> **ASSIGNMENT**
The answer must consist only of the lines from the line with "X174280000Y-98510000D03*" to the line with "X189520000Y-98510000D02*", both included, exactly as they stand below.

++++ TASK MATERIAL ++++

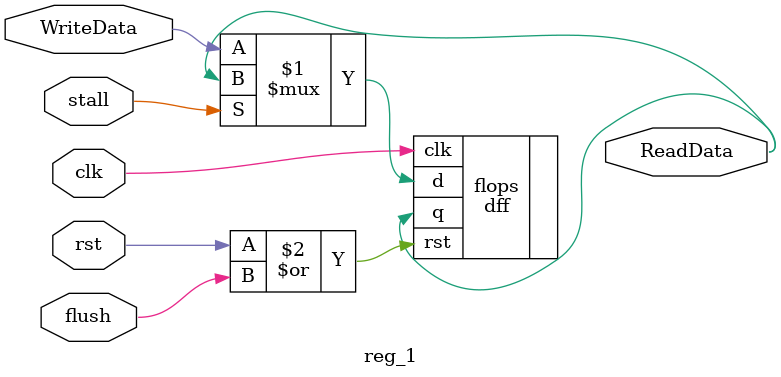
<source format=v>
module reg_1 (WriteData, stall, flush, ReadData, clk, rst);

    input WriteData, stall, flush;
    input clk, rst;
    output ReadData;

    reg  writedata;
    wire storeData;
    wire flopRst;

    dff flops(
        .d(stall ? ReadData : WriteData),
        .q(ReadData),
        .clk(clk),
        .rst(rst | flush)
    );

endmodule

</source>
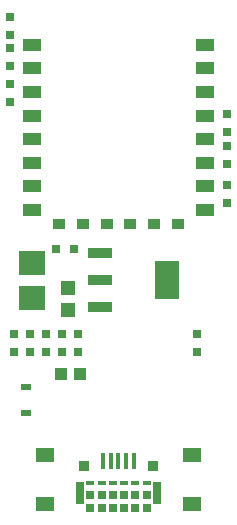
<source format=gtp>
G04 Layer_Color=8421504*
%FSLAX25Y25*%
%MOIN*%
G70*
G01*
G75*
%ADD10R,0.03000X0.03000*%
%ADD11R,0.03000X0.03000*%
%ADD12R,0.05906X0.04500*%
%ADD13R,0.08268X0.03543*%
%ADD14R,0.08268X0.12598*%
%ADD15R,0.05000X0.05000*%
%ADD16R,0.01500X0.05400*%
%ADD17R,0.06299X0.03937*%
%ADD18R,0.03937X0.03543*%
%ADD19R,0.03937X0.03937*%
%ADD20R,0.03268X0.02480*%
%ADD21R,0.08661X0.07874*%
%ADD50R,0.02900X0.07500*%
%ADD51R,0.02500X0.02900*%
%ADD52R,0.02500X0.01600*%
%ADD53R,0.03700X0.03500*%
D10*
X6300Y51500D02*
D03*
Y45500D02*
D03*
X4900Y157300D02*
D03*
Y151300D02*
D03*
Y140700D02*
D03*
Y146700D02*
D03*
Y128700D02*
D03*
Y134700D02*
D03*
X77300Y124700D02*
D03*
Y118700D02*
D03*
X77300Y108100D02*
D03*
Y114100D02*
D03*
Y95100D02*
D03*
Y101100D02*
D03*
X11575Y51500D02*
D03*
Y45500D02*
D03*
X27400Y45500D02*
D03*
Y51500D02*
D03*
X22125Y51500D02*
D03*
Y45500D02*
D03*
X16850Y51500D02*
D03*
Y45500D02*
D03*
X67200Y45500D02*
D03*
Y51500D02*
D03*
D11*
X20200Y79900D02*
D03*
X26200D02*
D03*
D12*
X16500Y-5169D02*
D03*
Y11169D02*
D03*
X65500Y-5169D02*
D03*
Y11169D02*
D03*
D13*
X34880Y78455D02*
D03*
Y69400D02*
D03*
Y60345D02*
D03*
D14*
X57320Y69400D02*
D03*
D15*
X24300Y59519D02*
D03*
Y66919D02*
D03*
D16*
X35900Y9000D02*
D03*
X43550D02*
D03*
X46100D02*
D03*
X41000D02*
D03*
X38450D02*
D03*
D17*
X69740Y92824D02*
D03*
Y100698D02*
D03*
Y108572D02*
D03*
Y116446D02*
D03*
Y124320D02*
D03*
Y132194D02*
D03*
Y140068D02*
D03*
Y147942D02*
D03*
X12260D02*
D03*
Y140068D02*
D03*
Y132194D02*
D03*
Y124320D02*
D03*
Y116446D02*
D03*
Y108572D02*
D03*
Y100698D02*
D03*
Y92824D02*
D03*
D18*
X21315Y88100D02*
D03*
X29189D02*
D03*
X37063D02*
D03*
X44937D02*
D03*
X52811D02*
D03*
X60685D02*
D03*
D19*
X21750Y38300D02*
D03*
X28050D02*
D03*
D20*
X10300Y25110D02*
D03*
Y33890D02*
D03*
D21*
X12100Y63494D02*
D03*
Y75305D02*
D03*
D50*
X53750Y-1450D02*
D03*
X28250D02*
D03*
D51*
X46610Y-6550D02*
D03*
X42870D02*
D03*
X39130D02*
D03*
X35390D02*
D03*
X31650D02*
D03*
X50350D02*
D03*
X46610Y-2100D02*
D03*
X42870D02*
D03*
X39130D02*
D03*
X35390D02*
D03*
X31650D02*
D03*
X50350D02*
D03*
D52*
X46610Y1700D02*
D03*
X42870D02*
D03*
X50350D02*
D03*
X31650D02*
D03*
X35390D02*
D03*
X39130D02*
D03*
D53*
X29350Y7450D02*
D03*
X52650D02*
D03*
M02*

</source>
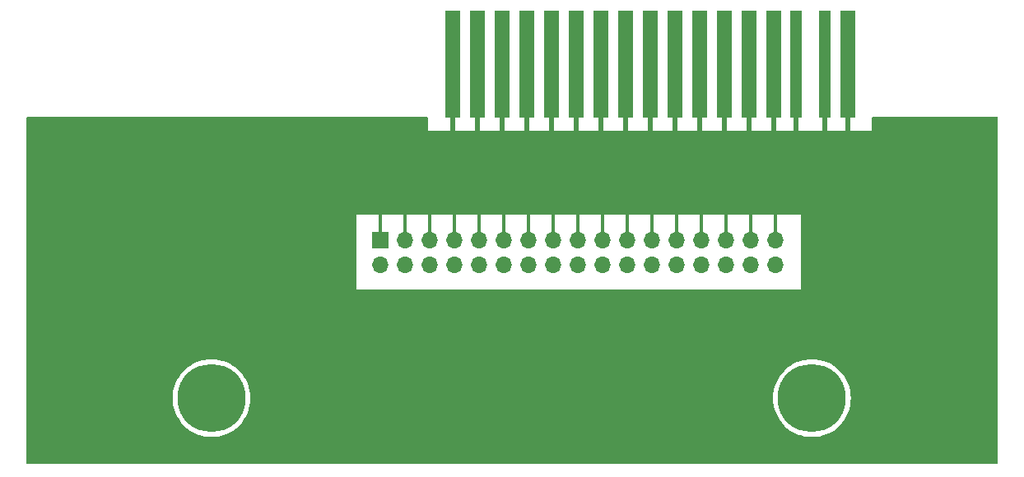
<source format=gbr>
G04 #@! TF.GenerationSoftware,KiCad,Pcbnew,7.0.7*
G04 #@! TF.CreationDate,2023-11-12T13:18:28+03:00*
G04 #@! TF.ProjectId,floppy-adapter-4,666c6f70-7079-42d6-9164-61707465722d,rev?*
G04 #@! TF.SameCoordinates,Original*
G04 #@! TF.FileFunction,Copper,L2,Bot*
G04 #@! TF.FilePolarity,Positive*
%FSLAX46Y46*%
G04 Gerber Fmt 4.6, Leading zero omitted, Abs format (unit mm)*
G04 Created by KiCad (PCBNEW 7.0.7) date 2023-11-12 13:18:28*
%MOMM*%
%LPD*%
G01*
G04 APERTURE LIST*
G04 #@! TA.AperFunction,ComponentPad*
%ADD10C,7.000000*%
G04 #@! TD*
G04 #@! TA.AperFunction,ComponentPad*
%ADD11R,1.700000X1.700000*%
G04 #@! TD*
G04 #@! TA.AperFunction,ComponentPad*
%ADD12O,1.700000X1.700000*%
G04 #@! TD*
G04 #@! TA.AperFunction,SMDPad,CuDef*
%ADD13R,1.600000X11.000000*%
G04 #@! TD*
G04 #@! TA.AperFunction,SMDPad,CuDef*
%ADD14R,1.300000X11.000000*%
G04 #@! TD*
G04 #@! TA.AperFunction,Conductor*
%ADD15C,0.350000*%
G04 #@! TD*
G04 #@! TA.AperFunction,Conductor*
%ADD16C,0.500000*%
G04 #@! TD*
G04 APERTURE END LIST*
D10*
X136600000Y-114800000D03*
X198350000Y-114800000D03*
D11*
X153960000Y-98510000D03*
D12*
X153960000Y-101050000D03*
X156500000Y-98510000D03*
X156500000Y-101050000D03*
X159040000Y-98510000D03*
X159040000Y-101050000D03*
X161580000Y-98510000D03*
X161580000Y-101050000D03*
X164120000Y-98510000D03*
X164120000Y-101050000D03*
X166660000Y-98510000D03*
X166660000Y-101050000D03*
X169200000Y-98510000D03*
X169200000Y-101050000D03*
X171740000Y-98510000D03*
X171740000Y-101050000D03*
X174280000Y-98510000D03*
X174280000Y-101050000D03*
X176820000Y-98510000D03*
X176820000Y-101050000D03*
X179360000Y-98510000D03*
X179360000Y-101050000D03*
X181900000Y-98510000D03*
X181900000Y-101050000D03*
X184440000Y-98510000D03*
X184440000Y-101050000D03*
X186980000Y-98510000D03*
X186980000Y-101050000D03*
X189520000Y-98510000D03*
X189520000Y-101050000D03*
X192060000Y-98510000D03*
X192060000Y-101050000D03*
X194600000Y-98510000D03*
X194600000Y-101050000D03*
D13*
X202023500Y-80441800D03*
D14*
X199674000Y-80454500D03*
X196689500Y-80441800D03*
D13*
X194403500Y-80441800D03*
X191863500Y-80441800D03*
X189323500Y-80441800D03*
X186783500Y-80441800D03*
X184243500Y-80441800D03*
X181703500Y-80441800D03*
X179163500Y-80441800D03*
X176623500Y-80441800D03*
X174083500Y-80441800D03*
X171543500Y-80441800D03*
X169003500Y-80441800D03*
X166463500Y-80441800D03*
X163923500Y-80441800D03*
X161383500Y-80441800D03*
D15*
X181900000Y-98510000D02*
X181900000Y-94900000D01*
D16*
X191863500Y-80441800D02*
X191863500Y-87936500D01*
X199674000Y-80454500D02*
X199674000Y-87974000D01*
X202023500Y-80441800D02*
X202023500Y-88000000D01*
X181703500Y-80441800D02*
X181703500Y-87996500D01*
X186783500Y-80441800D02*
X186783500Y-87983500D01*
X163923500Y-80441800D02*
X163923500Y-88276500D01*
D15*
X184440000Y-98510000D02*
X184440000Y-94760000D01*
D16*
X179163500Y-80441800D02*
X179163500Y-88063500D01*
D15*
X174280000Y-98510000D02*
X174280000Y-94920000D01*
X194600000Y-98510000D02*
X194600000Y-94600000D01*
D16*
X171543500Y-80441800D02*
X171543500Y-88056500D01*
D15*
X156500000Y-98510000D02*
X156500000Y-95100000D01*
X189520000Y-98510000D02*
X189520000Y-94620000D01*
X161580000Y-98510000D02*
X161580000Y-95080000D01*
D16*
X161383500Y-80441800D02*
X161383500Y-88316500D01*
X189323500Y-80441800D02*
X189323500Y-87976500D01*
D15*
X179360000Y-98510000D02*
X179360000Y-94840000D01*
X166660000Y-98510000D02*
X166660000Y-95040000D01*
D16*
X184243500Y-80441800D02*
X184243500Y-87956500D01*
D15*
X153960000Y-98510000D02*
X153960000Y-95240000D01*
X164120000Y-98510000D02*
X164120000Y-95120000D01*
D16*
X176623500Y-80441800D02*
X176623500Y-88076500D01*
X194403500Y-87996500D02*
X194400000Y-88000000D01*
D15*
X171740000Y-98510000D02*
X171740000Y-95040000D01*
D16*
X174083500Y-80441800D02*
X174083500Y-88083500D01*
D15*
X186980000Y-98510000D02*
X186980000Y-94720000D01*
X159040000Y-98510000D02*
X159040000Y-95040000D01*
D16*
X166463500Y-80441800D02*
X166463500Y-88236500D01*
D15*
X192060000Y-98510000D02*
X192060000Y-94560000D01*
X169200000Y-98510000D02*
X169200000Y-95000000D01*
D16*
X169003500Y-80441800D02*
X169003500Y-88196500D01*
X194403500Y-80441800D02*
X194403500Y-87996500D01*
X196689500Y-80441800D02*
X196689500Y-87910500D01*
D15*
X176820000Y-98510000D02*
X176820000Y-94920000D01*
G04 #@! TA.AperFunction,Conductor*
G36*
X158793039Y-85845185D02*
G01*
X158838794Y-85897989D01*
X158850000Y-85949500D01*
X158850000Y-87300000D01*
X204500000Y-87300000D01*
X204500000Y-85949500D01*
X204519685Y-85882461D01*
X204572489Y-85836706D01*
X204624000Y-85825500D01*
X217350500Y-85825500D01*
X217417539Y-85845185D01*
X217463294Y-85897989D01*
X217474500Y-85949500D01*
X217474500Y-121450500D01*
X217454815Y-121517539D01*
X217402011Y-121563294D01*
X217350500Y-121574500D01*
X117649500Y-121574500D01*
X117582461Y-121554815D01*
X117536706Y-121502011D01*
X117525500Y-121450500D01*
X117525500Y-114800000D01*
X132586666Y-114800000D01*
X132605991Y-115193376D01*
X132605991Y-115193381D01*
X132605992Y-115193385D01*
X132663780Y-115582959D01*
X132759482Y-115965019D01*
X132892155Y-116335816D01*
X132892163Y-116335836D01*
X133060555Y-116691873D01*
X133060558Y-116691878D01*
X133060559Y-116691880D01*
X133263033Y-117029686D01*
X133497655Y-117346037D01*
X133762143Y-117637856D01*
X134053962Y-117902344D01*
X134053968Y-117902349D01*
X134370311Y-118136965D01*
X134708127Y-118339445D01*
X135064164Y-118507837D01*
X135064178Y-118507842D01*
X135064183Y-118507844D01*
X135345516Y-118608506D01*
X135434991Y-118640521D01*
X135817037Y-118736219D01*
X136206624Y-118794009D01*
X136600000Y-118813334D01*
X136993376Y-118794009D01*
X137382963Y-118736219D01*
X137765009Y-118640521D01*
X138135836Y-118507837D01*
X138491873Y-118339445D01*
X138829689Y-118136965D01*
X139146032Y-117902349D01*
X139437856Y-117637856D01*
X139702349Y-117346032D01*
X139936965Y-117029689D01*
X140139445Y-116691873D01*
X140307837Y-116335836D01*
X140440521Y-115965009D01*
X140536219Y-115582963D01*
X140594009Y-115193376D01*
X140613334Y-114800000D01*
X194336666Y-114800000D01*
X194355991Y-115193376D01*
X194355991Y-115193381D01*
X194355992Y-115193385D01*
X194413780Y-115582959D01*
X194509482Y-115965019D01*
X194642155Y-116335816D01*
X194642163Y-116335836D01*
X194810555Y-116691873D01*
X194810558Y-116691878D01*
X194810559Y-116691880D01*
X195013033Y-117029686D01*
X195247655Y-117346037D01*
X195512143Y-117637856D01*
X195803962Y-117902344D01*
X195803968Y-117902349D01*
X196120311Y-118136965D01*
X196458127Y-118339445D01*
X196814164Y-118507837D01*
X196814178Y-118507842D01*
X196814183Y-118507844D01*
X197095516Y-118608506D01*
X197184991Y-118640521D01*
X197567037Y-118736219D01*
X197956624Y-118794009D01*
X198350000Y-118813334D01*
X198743376Y-118794009D01*
X199132963Y-118736219D01*
X199515009Y-118640521D01*
X199885836Y-118507837D01*
X200241873Y-118339445D01*
X200579689Y-118136965D01*
X200896032Y-117902349D01*
X201187856Y-117637856D01*
X201452349Y-117346032D01*
X201686965Y-117029689D01*
X201889445Y-116691873D01*
X202057837Y-116335836D01*
X202190521Y-115965009D01*
X202286219Y-115582963D01*
X202344009Y-115193376D01*
X202363334Y-114800000D01*
X202344009Y-114406624D01*
X202286219Y-114017037D01*
X202190521Y-113634991D01*
X202057837Y-113264164D01*
X201889445Y-112908127D01*
X201686965Y-112570311D01*
X201452349Y-112253968D01*
X201452344Y-112253962D01*
X201187856Y-111962143D01*
X200896037Y-111697655D01*
X200579686Y-111463033D01*
X200241880Y-111260559D01*
X200241878Y-111260558D01*
X200241873Y-111260555D01*
X199885836Y-111092163D01*
X199885816Y-111092155D01*
X199515019Y-110959482D01*
X199515013Y-110959480D01*
X199515009Y-110959479D01*
X199132963Y-110863781D01*
X199132962Y-110863780D01*
X199132959Y-110863780D01*
X198743385Y-110805992D01*
X198743381Y-110805991D01*
X198743376Y-110805991D01*
X198350000Y-110786666D01*
X197956624Y-110805991D01*
X197956618Y-110805991D01*
X197956614Y-110805992D01*
X197567040Y-110863780D01*
X197374497Y-110912009D01*
X197184991Y-110959479D01*
X197184988Y-110959479D01*
X197184980Y-110959482D01*
X196814183Y-111092155D01*
X196814163Y-111092163D01*
X196458119Y-111260559D01*
X196120313Y-111463033D01*
X195803962Y-111697655D01*
X195512143Y-111962143D01*
X195247655Y-112253962D01*
X195013033Y-112570313D01*
X194810559Y-112908119D01*
X194642163Y-113264163D01*
X194642155Y-113264183D01*
X194509482Y-113634980D01*
X194413780Y-114017040D01*
X194355992Y-114406614D01*
X194355991Y-114406624D01*
X194336666Y-114800000D01*
X140613334Y-114800000D01*
X140594009Y-114406624D01*
X140536219Y-114017037D01*
X140440521Y-113634991D01*
X140307837Y-113264164D01*
X140139445Y-112908127D01*
X139936965Y-112570311D01*
X139702349Y-112253968D01*
X139702344Y-112253962D01*
X139437856Y-111962143D01*
X139146037Y-111697655D01*
X138829686Y-111463033D01*
X138491880Y-111260559D01*
X138491878Y-111260558D01*
X138491873Y-111260555D01*
X138135836Y-111092163D01*
X138135816Y-111092155D01*
X137765019Y-110959482D01*
X137765013Y-110959480D01*
X137765009Y-110959479D01*
X137382963Y-110863781D01*
X137382962Y-110863780D01*
X137382959Y-110863780D01*
X136993385Y-110805992D01*
X136993381Y-110805991D01*
X136993376Y-110805991D01*
X136600000Y-110786666D01*
X136206624Y-110805991D01*
X136206618Y-110805991D01*
X136206614Y-110805992D01*
X135817040Y-110863780D01*
X135624497Y-110912009D01*
X135434991Y-110959479D01*
X135434988Y-110959479D01*
X135434980Y-110959482D01*
X135064183Y-111092155D01*
X135064163Y-111092163D01*
X134708119Y-111260559D01*
X134370313Y-111463033D01*
X134053962Y-111697655D01*
X133762143Y-111962143D01*
X133497655Y-112253962D01*
X133263033Y-112570313D01*
X133060559Y-112908119D01*
X132892163Y-113264163D01*
X132892155Y-113264183D01*
X132759482Y-113634980D01*
X132663780Y-114017040D01*
X132605992Y-114406614D01*
X132605991Y-114406624D01*
X132586666Y-114800000D01*
X117525500Y-114800000D01*
X117525500Y-95950000D01*
X151500000Y-95950000D01*
X151500000Y-103650000D01*
X197200000Y-103650000D01*
X197200000Y-95950000D01*
X151500000Y-95950000D01*
X117525500Y-95950000D01*
X117525500Y-85949500D01*
X117545185Y-85882461D01*
X117597989Y-85836706D01*
X117649500Y-85825500D01*
X158726000Y-85825500D01*
X158793039Y-85845185D01*
G37*
G04 #@! TD.AperFunction*
M02*

</source>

++++

> **OUTPUT FOR THIS TASK**
X174280000Y-98510000D03*
X174280000Y-101050000D03*
X176820000Y-98510000D03*
X176820000Y-101050000D03*
X179360000Y-98510000D03*
X179360000Y-101050000D03*
X181900000Y-98510000D03*
X181900000Y-101050000D03*
X184440000Y-98510000D03*
X184440000Y-101050000D03*
X186980000Y-98510000D03*
X186980000Y-101050000D03*
X189520000Y-98510000D03*
X189520000Y-101050000D03*
X192060000Y-98510000D03*
X192060000Y-101050000D03*
X194600000Y-98510000D03*
X194600000Y-101050000D03*
D13*
X202023500Y-80441800D03*
D14*
X199674000Y-80454500D03*
X196689500Y-80441800D03*
D13*
X194403500Y-80441800D03*
X191863500Y-80441800D03*
X189323500Y-80441800D03*
X186783500Y-80441800D03*
X184243500Y-80441800D03*
X181703500Y-80441800D03*
X179163500Y-80441800D03*
X176623500Y-80441800D03*
X174083500Y-80441800D03*
X171543500Y-80441800D03*
X169003500Y-80441800D03*
X166463500Y-80441800D03*
X163923500Y-80441800D03*
X161383500Y-80441800D03*
D15*
X181900000Y-98510000D02*
X181900000Y-94900000D01*
D16*
X191863500Y-80441800D02*
X191863500Y-87936500D01*
X199674000Y-80454500D02*
X199674000Y-87974000D01*
X202023500Y-80441800D02*
X202023500Y-88000000D01*
X181703500Y-80441800D02*
X181703500Y-87996500D01*
X186783500Y-80441800D02*
X186783500Y-87983500D01*
X163923500Y-80441800D02*
X163923500Y-88276500D01*
D15*
X184440000Y-98510000D02*
X184440000Y-94760000D01*
D16*
X179163500Y-80441800D02*
X179163500Y-88063500D01*
D15*
X174280000Y-98510000D02*
X174280000Y-94920000D01*
X194600000Y-98510000D02*
X194600000Y-94600000D01*
D16*
X171543500Y-80441800D02*
X171543500Y-88056500D01*
D15*
X156500000Y-98510000D02*
X156500000Y-95100000D01*
X189520000Y-98510000D02*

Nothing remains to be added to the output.